Football (soccer) data analysis: A pedagogic introduction

Fri September 10, 06:00 PM–06:30 PM • Back to program
Session Type Pre-Recorded
Start time 18:00
End time 18:30
Countdown link Open timer

Organisers Note: This talk was a backup presentation that was not streamed during the event, but is being made available post event.

Nowadays data is the key to solving challenges in most fields, say astronomy, applied mathematics, health care, or even sports. Data is everywhere and it is super beneficial to leverage these data and build models for making sense out of them and telling stories. The field of sports, especially football (soccer), is enriched by data analysis that makes us understand the game better and predict outcomes. Many people want to delve deep into football (soccer) data analysis and get their hands dirty. This talk is to help them do so by pedagogically introducing them to the introductory analytical methodologies to overcome the initial barriers of the field and start working with data analyses and visualizations on football data to deduce interesting results.

<hr />
  1. I will start my talk addressing how to get open access football event data using the statsbomb API using Python [3min],

  2. The next thing I will talk about is drawing a football pitch using the mplsoccer Python module, so that we can start making most of our football data visualizations on this pitch [3 min],

  3. I will then talk about simple data visualizations like drawing shot maps, pass maps, and their corresponding heat maps [7 min],

  4. Next I will teach how to visualize a passing network on the pitch of a particular team during a particular game. We will further advance our knowledge by analyzing this pass network using the NetworkX python module that is usually used in complex network analysis in mathematics.

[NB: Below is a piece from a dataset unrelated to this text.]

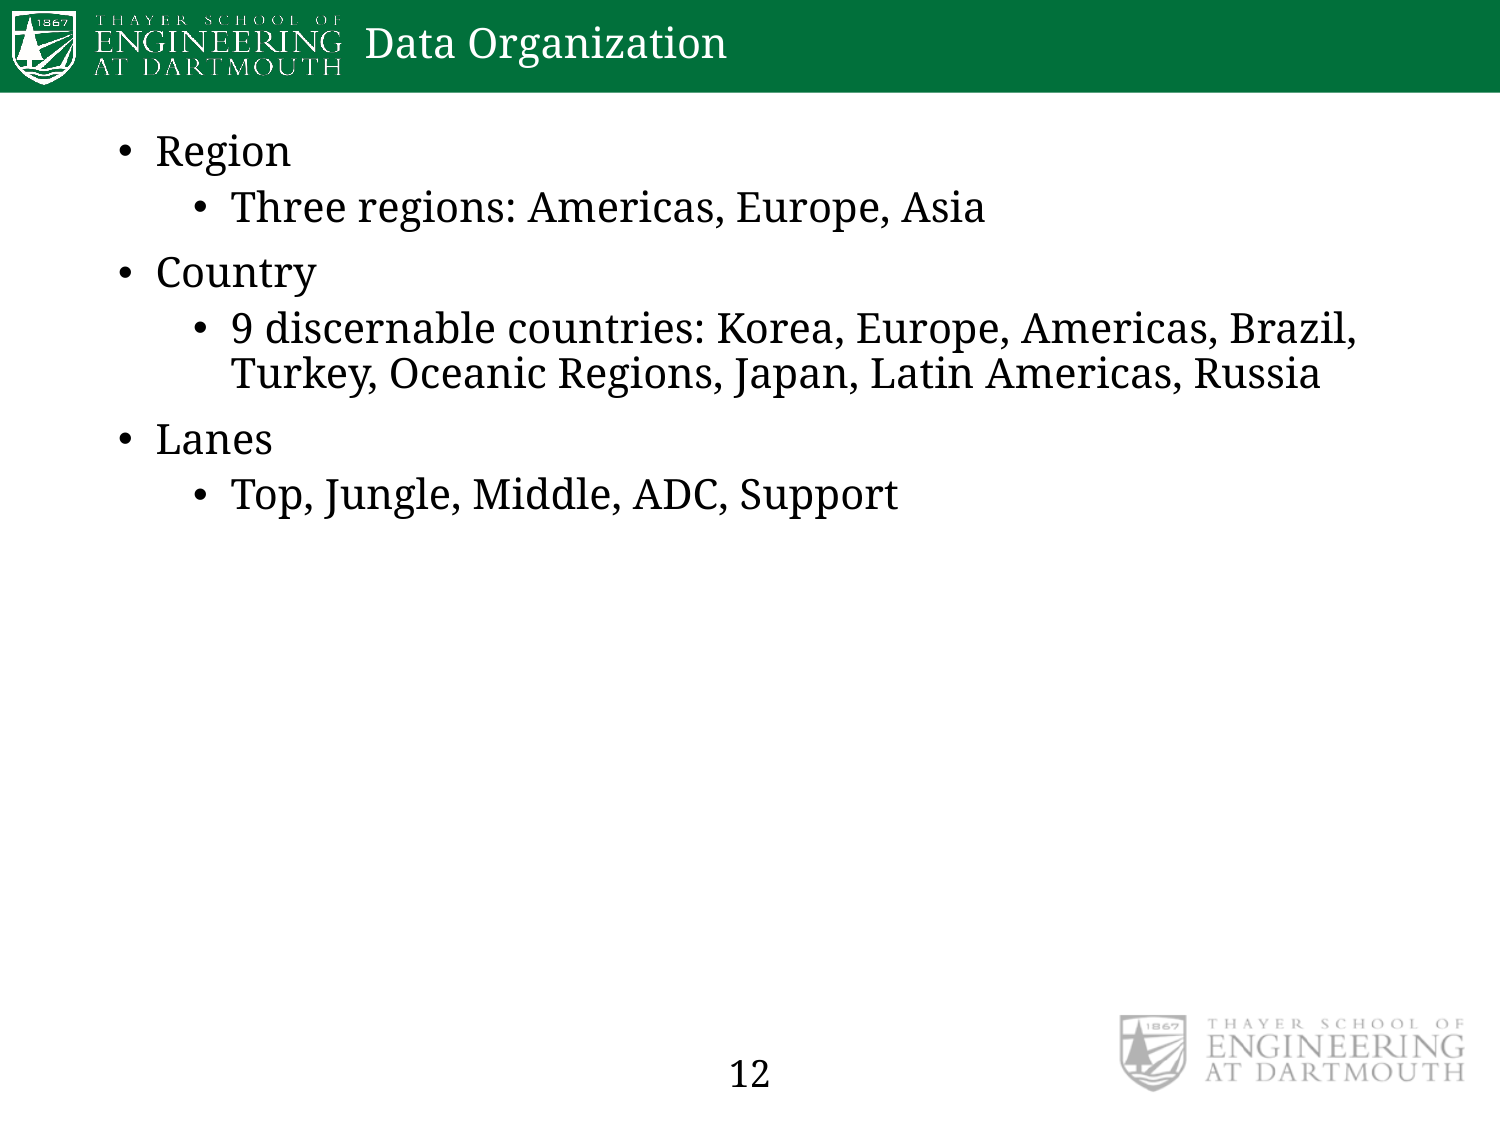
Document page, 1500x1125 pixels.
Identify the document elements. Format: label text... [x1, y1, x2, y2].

We will learn how to calculate pass degree distributions of each player, find out which player was the most central in that pass network by calculating the "centrality" of each player node, and so on [8 min],

  5. After that, I will teach how to implement computational geometric concepts like Convex Hulls, Voronoi diagrams, and Delaunay triangulations using the Python package scipy.spatial and mplsoccer on open access football tracking data so that we can analyze how many passes were available to a player at a particular instance of a game, or how a group of players broke down space on the pitch at a particular instance, etc. [7 min], and

  6. I will end my talk by guiding the audience to the references I used for starting with football (soccer) data analysis [2 min].

Indranil Ghosh He/him

I am a first-year Ph.D. student in applied mathematics from the School of Fundamental Sciences, Massey University. My research is on dynamical systems and robust chaos. I have a master's in Physics from Jadavpur University. I am mostly interested in dynamical systems, computational mathematics, optimization, soccer data analysis, etc. I am very fascinated with open source software development and write codes mostly in Python and R, and sometimes Fortran.